--- TASK DATA ---
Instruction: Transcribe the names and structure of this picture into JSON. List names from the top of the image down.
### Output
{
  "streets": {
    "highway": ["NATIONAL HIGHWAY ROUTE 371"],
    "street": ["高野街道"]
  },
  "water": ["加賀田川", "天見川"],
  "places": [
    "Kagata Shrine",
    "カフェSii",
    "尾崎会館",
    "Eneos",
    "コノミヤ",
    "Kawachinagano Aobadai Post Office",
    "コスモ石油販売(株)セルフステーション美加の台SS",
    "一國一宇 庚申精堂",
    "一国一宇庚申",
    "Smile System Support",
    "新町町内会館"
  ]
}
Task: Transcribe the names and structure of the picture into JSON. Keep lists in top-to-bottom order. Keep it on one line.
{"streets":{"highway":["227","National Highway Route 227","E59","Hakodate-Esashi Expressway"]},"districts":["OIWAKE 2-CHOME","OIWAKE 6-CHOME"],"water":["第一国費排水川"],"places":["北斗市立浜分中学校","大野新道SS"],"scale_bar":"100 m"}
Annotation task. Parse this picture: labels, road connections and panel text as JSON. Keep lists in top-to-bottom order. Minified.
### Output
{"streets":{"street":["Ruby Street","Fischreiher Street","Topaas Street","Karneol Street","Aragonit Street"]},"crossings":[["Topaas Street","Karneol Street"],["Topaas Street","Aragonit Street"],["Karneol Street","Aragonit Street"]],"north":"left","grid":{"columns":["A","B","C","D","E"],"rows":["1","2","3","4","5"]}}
---
AIM OF THE EXERCISE » Every entry should be given again exactly as written.

RESULT BELOW »
Instruction: Transcribe the names and structure of this picture into JSON. List names from the top of the image down.
### Output
{
  "streets": {
    "highway": ["NATIONAL HIGHWAY ROUTE 371"],
    "street": ["高野街道"]
  },
  "water": ["加賀田川", "天見川"],
  "places": [
    "Kagata Shrine",
    "カフェSii",
    "尾崎会館",
    "Eneos",
    "コノミヤ",
    "Kawachinagano Aobadai Post Office",
    "コスモ石油販売(株)セルフステーション美加の台SS",
    "一國一宇 庚申精堂",
    "一国一宇庚申",
    "Smile System Support",
    "新町町内会館"
  ]
}
Task: Transcribe the names and structure of the picture into JSON. Keep lists in top-to-bottom order. Keep it on one line.
{"streets":{"highway":["227","National Highway Route 227","E59","Hakodate-Esashi Expressway"]},"districts":["OIWAKE 2-CHOME","OIWAKE 6-CHOME"],"water":["第一国費排水川"],"places":["北斗市立浜分中学校","大野新道SS"],"scale_bar":"100 m"}
Annotation task. Parse this picture: labels, road connections and panel text as JSON. Keep lists in top-to-bottom order. Minified.
### Output
{"streets":{"street":["Ruby Street","Fischreiher Street","Topaas Street","Karneol Street","Aragonit Street"]},"crossings":[["Topaas Street","Karneol Street"],["Topaas Street","Aragonit Street"],["Karneol Street","Aragonit Street"]],"north":"left","grid":{"columns":["A","B","C","D","E"],"rows":["1","2","3","4","5"]}}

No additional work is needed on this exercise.